• Excerpted data:
Start of Block
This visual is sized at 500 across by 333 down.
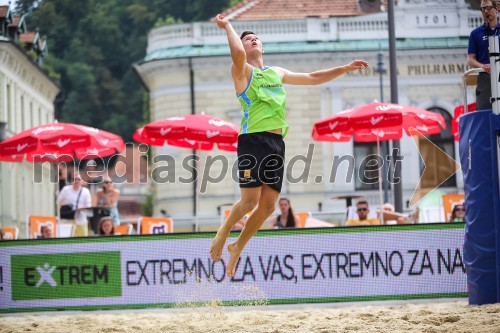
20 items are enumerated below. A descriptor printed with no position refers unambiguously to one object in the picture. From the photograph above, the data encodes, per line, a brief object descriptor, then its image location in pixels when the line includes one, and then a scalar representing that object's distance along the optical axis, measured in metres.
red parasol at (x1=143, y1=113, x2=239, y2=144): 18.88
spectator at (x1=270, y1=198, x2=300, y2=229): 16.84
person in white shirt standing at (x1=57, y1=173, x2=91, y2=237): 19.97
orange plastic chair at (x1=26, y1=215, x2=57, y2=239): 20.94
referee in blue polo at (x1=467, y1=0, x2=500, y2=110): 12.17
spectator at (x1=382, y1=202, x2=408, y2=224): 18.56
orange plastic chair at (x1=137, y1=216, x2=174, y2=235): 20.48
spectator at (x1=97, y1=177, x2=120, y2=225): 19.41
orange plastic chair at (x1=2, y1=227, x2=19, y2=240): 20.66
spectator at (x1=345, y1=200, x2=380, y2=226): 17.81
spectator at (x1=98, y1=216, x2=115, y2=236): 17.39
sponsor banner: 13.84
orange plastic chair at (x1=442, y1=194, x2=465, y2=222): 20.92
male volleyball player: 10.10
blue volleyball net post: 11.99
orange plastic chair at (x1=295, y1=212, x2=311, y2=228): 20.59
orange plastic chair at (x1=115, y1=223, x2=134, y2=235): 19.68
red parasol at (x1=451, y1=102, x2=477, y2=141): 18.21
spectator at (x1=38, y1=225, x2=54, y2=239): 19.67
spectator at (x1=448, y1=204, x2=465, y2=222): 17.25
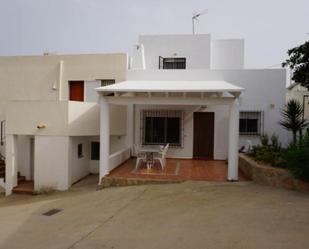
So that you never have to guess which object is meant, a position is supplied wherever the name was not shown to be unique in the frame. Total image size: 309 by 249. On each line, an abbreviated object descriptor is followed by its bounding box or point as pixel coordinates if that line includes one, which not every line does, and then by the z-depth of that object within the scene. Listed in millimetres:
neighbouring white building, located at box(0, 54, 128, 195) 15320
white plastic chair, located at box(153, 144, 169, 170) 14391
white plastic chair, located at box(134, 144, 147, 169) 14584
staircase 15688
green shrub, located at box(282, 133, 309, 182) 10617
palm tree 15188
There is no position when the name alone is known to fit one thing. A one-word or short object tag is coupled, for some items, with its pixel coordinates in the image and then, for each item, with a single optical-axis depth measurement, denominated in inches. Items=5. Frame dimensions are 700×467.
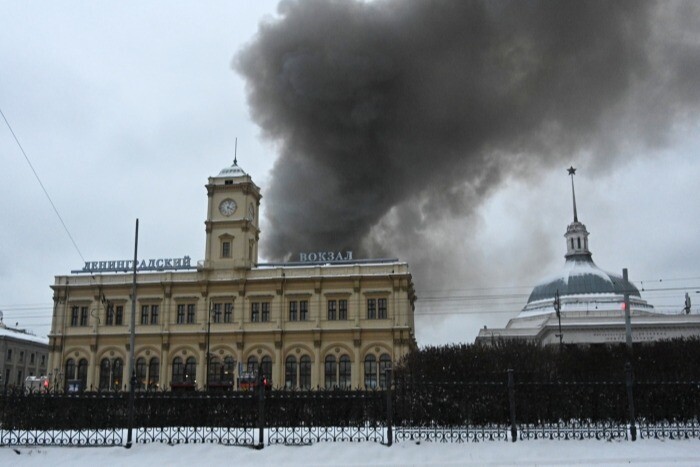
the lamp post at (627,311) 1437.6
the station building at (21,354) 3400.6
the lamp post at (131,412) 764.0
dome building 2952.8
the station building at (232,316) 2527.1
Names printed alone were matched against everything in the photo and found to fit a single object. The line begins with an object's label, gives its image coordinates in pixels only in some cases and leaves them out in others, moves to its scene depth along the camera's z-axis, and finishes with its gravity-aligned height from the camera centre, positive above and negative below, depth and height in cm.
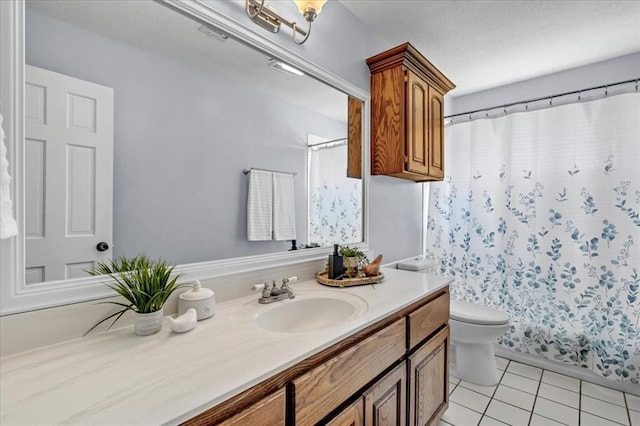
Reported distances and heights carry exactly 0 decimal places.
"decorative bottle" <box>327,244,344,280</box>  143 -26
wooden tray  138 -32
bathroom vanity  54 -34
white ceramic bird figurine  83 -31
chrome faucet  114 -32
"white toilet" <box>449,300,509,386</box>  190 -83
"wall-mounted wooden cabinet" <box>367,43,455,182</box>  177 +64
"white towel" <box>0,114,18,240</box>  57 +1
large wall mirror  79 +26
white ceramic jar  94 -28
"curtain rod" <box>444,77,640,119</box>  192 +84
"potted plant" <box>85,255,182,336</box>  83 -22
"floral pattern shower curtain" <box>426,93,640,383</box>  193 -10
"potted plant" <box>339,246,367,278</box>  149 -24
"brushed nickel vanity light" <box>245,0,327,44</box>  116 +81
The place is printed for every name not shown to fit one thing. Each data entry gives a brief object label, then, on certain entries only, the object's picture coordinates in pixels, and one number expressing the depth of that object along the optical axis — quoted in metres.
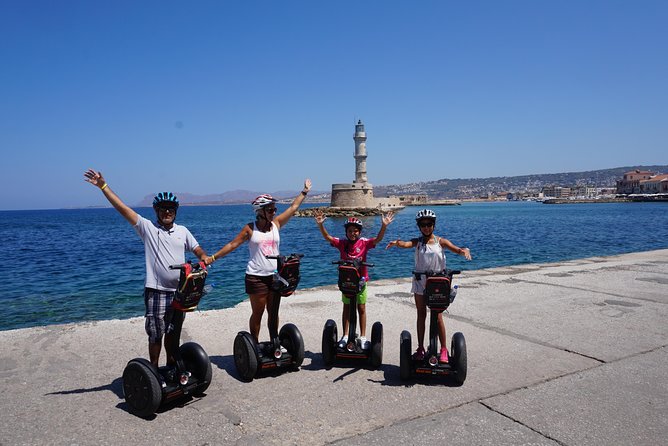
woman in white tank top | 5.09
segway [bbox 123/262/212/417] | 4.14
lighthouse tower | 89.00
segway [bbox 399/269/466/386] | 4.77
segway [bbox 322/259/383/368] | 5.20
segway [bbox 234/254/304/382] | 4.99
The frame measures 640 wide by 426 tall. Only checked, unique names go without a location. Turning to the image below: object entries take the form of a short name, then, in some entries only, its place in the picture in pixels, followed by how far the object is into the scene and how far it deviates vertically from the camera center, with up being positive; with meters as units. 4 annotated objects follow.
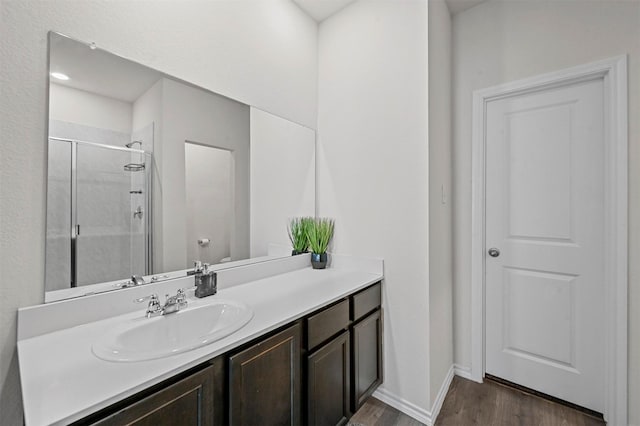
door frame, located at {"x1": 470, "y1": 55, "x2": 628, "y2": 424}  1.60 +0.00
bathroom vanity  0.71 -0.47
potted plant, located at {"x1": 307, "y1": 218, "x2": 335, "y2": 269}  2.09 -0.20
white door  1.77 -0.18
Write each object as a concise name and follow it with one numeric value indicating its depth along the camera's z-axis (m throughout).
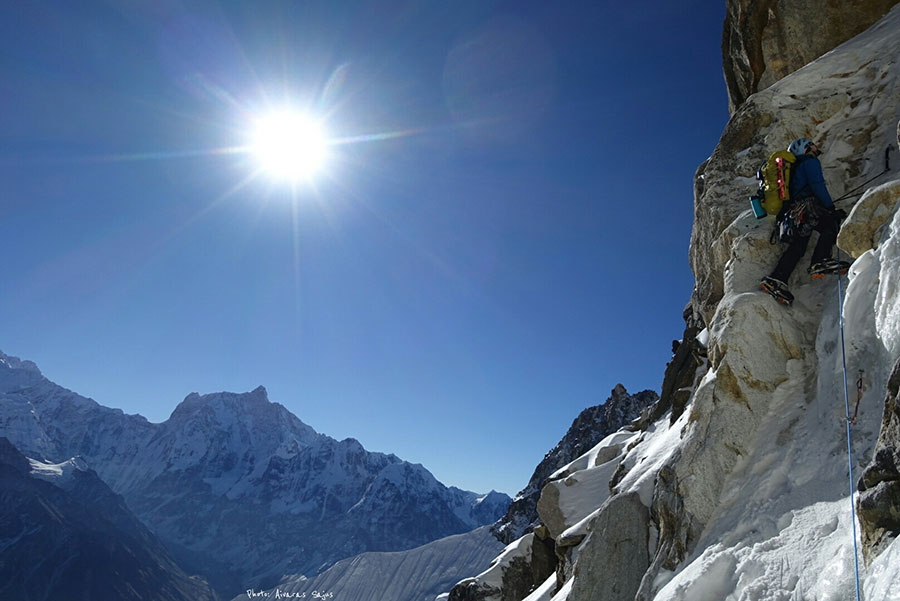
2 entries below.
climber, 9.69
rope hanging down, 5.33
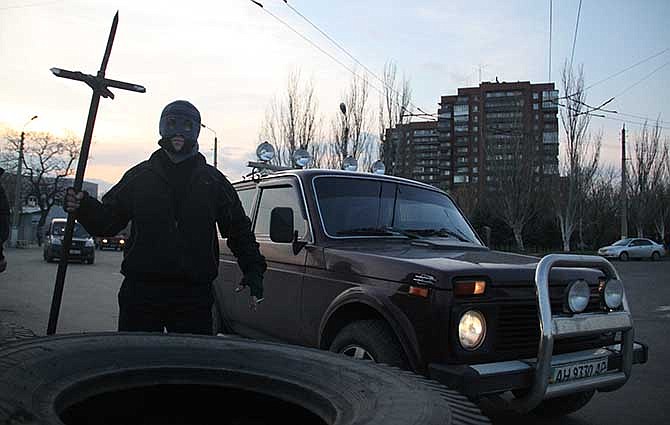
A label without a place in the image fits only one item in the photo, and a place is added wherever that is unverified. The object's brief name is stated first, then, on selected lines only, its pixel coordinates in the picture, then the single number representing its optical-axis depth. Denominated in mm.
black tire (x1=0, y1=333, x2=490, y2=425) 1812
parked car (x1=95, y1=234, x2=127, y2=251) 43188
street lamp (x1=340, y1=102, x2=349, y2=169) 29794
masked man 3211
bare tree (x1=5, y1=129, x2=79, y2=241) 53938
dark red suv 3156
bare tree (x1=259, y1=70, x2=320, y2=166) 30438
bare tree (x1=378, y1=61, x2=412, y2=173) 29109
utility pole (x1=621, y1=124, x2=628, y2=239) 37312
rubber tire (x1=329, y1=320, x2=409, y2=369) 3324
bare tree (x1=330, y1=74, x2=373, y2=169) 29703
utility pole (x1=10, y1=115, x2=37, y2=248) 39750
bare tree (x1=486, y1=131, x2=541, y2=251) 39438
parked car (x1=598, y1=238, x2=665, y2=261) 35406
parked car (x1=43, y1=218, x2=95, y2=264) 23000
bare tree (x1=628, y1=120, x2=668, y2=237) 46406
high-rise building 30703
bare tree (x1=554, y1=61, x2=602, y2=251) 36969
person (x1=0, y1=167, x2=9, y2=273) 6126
End of Block
• What is needed: Copy out, from the listing above, every line that contains the word "plant".

• Written answer:
"potted plant" <box>85,255,182,336</box>  83 -22
"potted plant" <box>339,246,367,278</box>  149 -24
potted plant, located at {"x1": 307, "y1": 218, "x2": 335, "y2": 269}  2.09 -0.20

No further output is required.